#### [Instruction]
Down to the last line, restate the records below word for word, dropping every image.

(Items listed in a dataset)

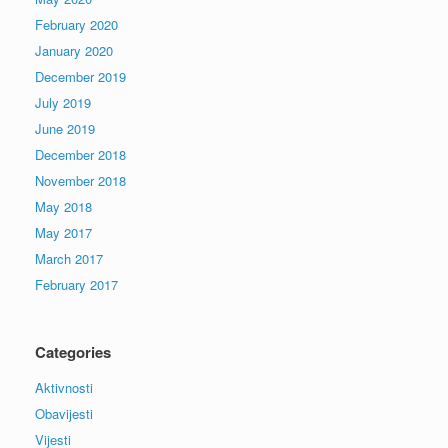
February 2020
January 2020
December 2019
July 2019
June 2019
December 2018
November 2018
May 2018
May 2017
March 2017
February 2017
Categories
Aktivnosti
Obavijesti
Vijesti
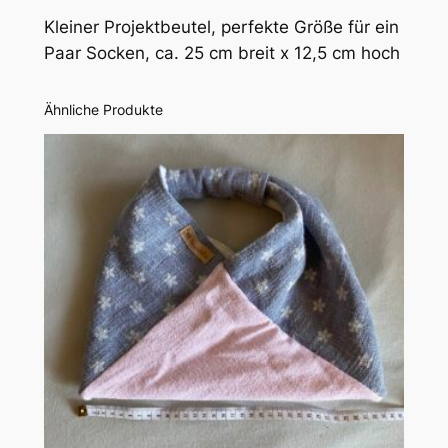
c
Kleiner Projektbeutel, perfekte Größe für ein
h
Paar Socken, ca. 25 cm breit x 12,5 cm hoch
e
:
G
Ähnliche Produkte
r
ü
n
g
e
s
t
r
e
i
f
t
M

#### [Solved problem]
February 2020
January 2020
December 2019
July 2019
June 2019
December 2018
November 2018
May 2018
May 2017
March 2017
February 2017
Categories
Aktivnosti
Obavijesti
Vijesti
c
Kleiner Projektbeutel, perfekte Größe für ein
h
Paar Socken, ca. 25 cm breit x 12,5 cm hoch
e
:
G
Ähnliche Produkte
r
ü
n
g
e
s
t
r
e
i
f
t
M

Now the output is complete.